ところが日本では、農村の村落共同体を出てばらばらになった個人を束ねる仕組み、論理が確立していない。欧州の人間のような「個人」、あるいは「市民」としての意識を持たず、ただ他者との交流を断って自分のからに閉じこもる者が出やすい。そうした人間は、政府、地元の役所から多くのサービスを受けていながら、税金を取られること、自分の生活に立ち入られることに過剰に反発する。Publicに一切の権利を認めないのである。彼らにとってはpublicは自分と無関係の存在、あるいは昔の「お上」で、できるだけ触りたくない存在なのである。

このような社会を、明治維新後一つにまとめてきたものは、戦前は教育勅語に体現された、天皇を頭とする疑似絶対主義体制(明治憲法の立憲君主制は外国向けの外面の話しである)、そして戦後は既に述べたように、所得上昇への望み、そして日米同盟であっただろう。

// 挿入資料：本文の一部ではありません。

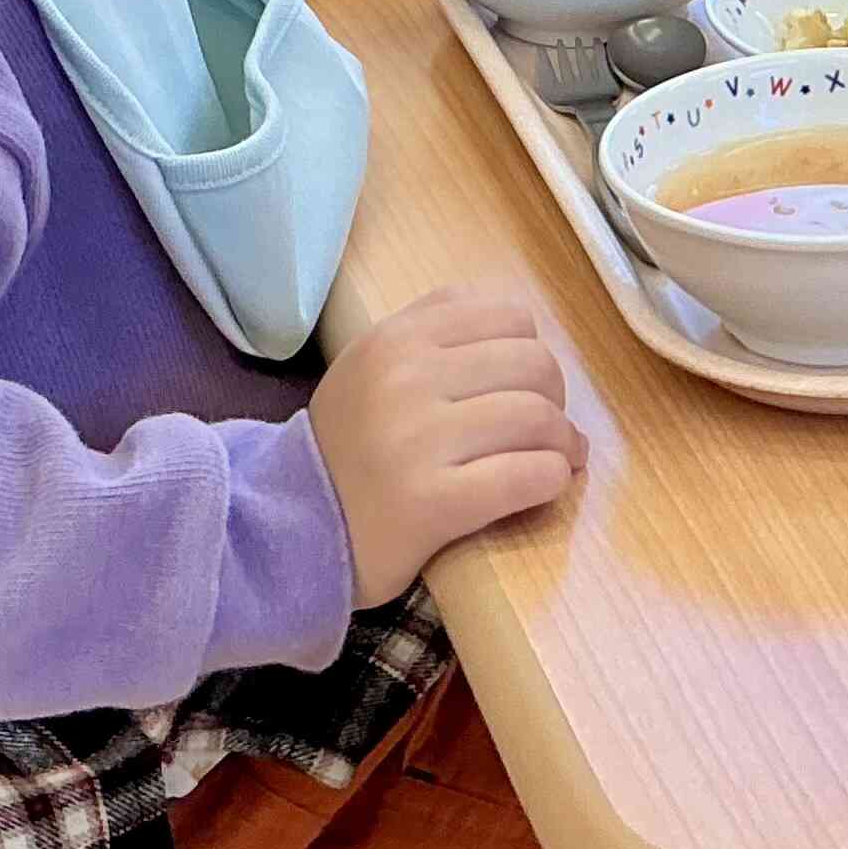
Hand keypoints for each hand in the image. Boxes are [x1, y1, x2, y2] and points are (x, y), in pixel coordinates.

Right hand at [309, 282, 582, 604]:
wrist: (284, 531)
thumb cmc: (345, 449)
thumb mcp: (370, 365)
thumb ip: (433, 328)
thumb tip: (524, 326)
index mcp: (395, 339)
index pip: (511, 317)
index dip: (533, 351)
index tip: (527, 386)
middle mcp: (404, 379)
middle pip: (534, 364)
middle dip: (554, 399)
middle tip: (546, 431)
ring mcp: (416, 441)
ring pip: (538, 418)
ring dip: (563, 444)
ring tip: (557, 461)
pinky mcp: (430, 503)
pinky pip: (527, 476)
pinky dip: (551, 480)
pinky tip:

国外の、世界の枠組みが流動化してきた今、日本には――米欧諸国も同様に問題を抱えているのだが――、バラバラの社会が残されている。近代国民国家を率いるべき政治家はヴィジョン、責任感、そして政治を実行するためのガッツと人脈を持っていなければならないのだが、それをすべて備える者は殆どいない。国民に媚び、国民の望むことには見境なく税金をつぎ込むことで権力を維持する。かつてはこのような政治家に代わって国家の運営をつかさどった官僚も、人事権を政治家に握られて忖度を繰り返す存在になり果てた。それに、国民に選ばれたわけでもない官僚には、安全保障や経済について大きな決定をする資格がない。

政治家、官僚、企業の幹部、そして一般人、すべては戦後の経済的な成功に甘やかされて、ハングリー精神、競争精神を失い、自分とは別の何かがすべてをうまく整えてくれるものと無意識に期待している。既に述べたように、これからロボットとAIが果たす役割が増えてくると、人間は働かずして食える状況が現出するだろう。その時、向上心を失って、あてがいぶちの餌をはみ、喧嘩とセックスに明け暮れる存在に人間が堕ちるとしたら、その率は日本人の間では最も高くなるだろう。

宿命論を述べても仕方ないので、これからの日本で最も必要なものを少し敷衍して、本稿を終える。それはまず第一に、既存の企業に依存、安住を続けるのではなく、企業内の改革、そして新規企業の設立、つまり経済の活性化をはかることだ。そして学校、家庭での教育では、子供たちに「市民」としての権利と義務、つまりpublicと個人の関係についての原則を植え付けること、既存のシステムに依存するのでなく、新境地を自ら開いていく気概と能力を持たせることが必要だ。

外交面では米国への過度の依存から少しずつ離れて、自主防衛・外交の部分を増やしていく。自主防衛・外交と言っても、日本一国だけで生きていくことは無理である。自国の存立基盤となる同盟国・友好国、つまり仲間を持つ必要がある。

政治家、官僚、その他日本の政策を形作っていく人達は、思考が惰性化して現実に見合わないものになっていないか、自分が単なる既得権益層になって変革を妨げる存在になっていないか、常にチェックしていく心構えを持たねばならないだろう。
できないことを並べていても仕方ない。この章はこれで終える。